*The tasks*:
A. In the passage on Richard Price, reproduce word for word the part that opens with the words containing "Based on the" and closes with "of forward thinking.".
B. According to the passage on Richard Price, in what year did the beginnings of parliamentary redistricting start to take place?

*Passage to read*:
- - - -
Based on the
various convictions and statements cited thus far, a definite image emerges
from the text of Observations of Richard
Price as being distinctly disconnected from many of the socio-political norms
of his time and place. His desire for constituency reform was certainly novel,
unusual, and even progressive for the era. It would not be until 1832 that even
the beginnings of parliamentary redistricting would start to take place. But
his distrust of one of the centerpieces of the British Empire’s exceedingly
successful 18th century was rather the opposite of forward thinking.
- - - -
*Information provided*:
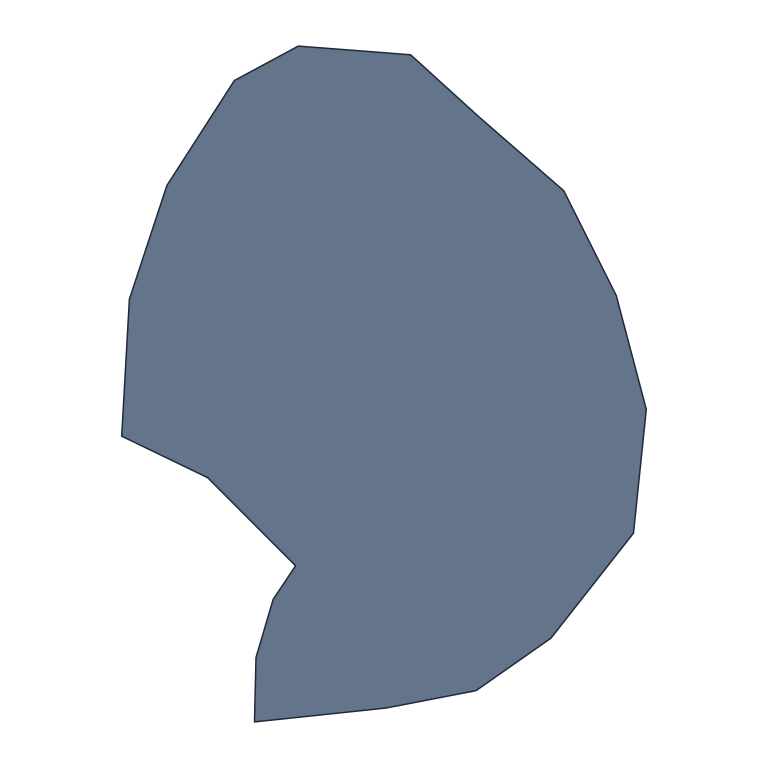 an SVG outline of Ville de N'Djamena
{"feature_id": "TCD-4857", "entity_name": "Ville de N'Djamena", "entity_type": "Capital", "adm_level": 1, "iso_a3": "TCD", "parent_name": "Chad", "parent_adm1": "", "projection": "natural_earth1", "projection_center": [15.064, 12.118], "detail": "fine", "context": "isolated", "style": "filled", "palette": "slate", "viewbox_px": 768, "rotation_deg": 0, "n_neighbors": 0, "source": "natural_earth", "source_scale": "10m", "svg_char_len": 369}
<svg xmlns="http://www.w3.org/2000/svg" viewBox="0 0 768 768"><path d="M254.5,721.9L256.0,657.5L273.2,599.3L295.6,565.8L207.7,477.7L121.7,436.2L129.4,299.2L166.9,185.5L234.4,80.5L298.2,46.1L410.6,54.8L478.1,116.1L563.8,190.8L616.3,295.7L646.3,409.4L633.5,533.1L551.0,638.1L476.1,690.6L386.1,708.0L254.5,721.9Z" fill="#64748b" stroke="#1e293b" stroke-width="1.5"/></svg>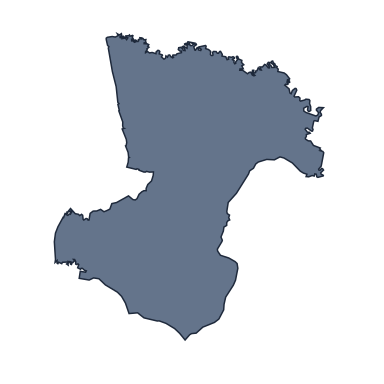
- - - -
*Answers per task*:
A.
Based on the
various convictions and statements cited thus far, a definite image emerges
from the text of Observations of Richard
Price as being distinctly disconnected from many of the socio-political norms
of his time and place. His desire for constituency reform was certainly novel,
unusual, and even progressive for the era. It would not be until 1832 that even
the beginnings of parliamentary redistricting would start to take place. But
his distrust of one of the centerpieces of the British Empire’s exceedingly
successful 18th century was rather the opposite of forward thinking.

B. 1832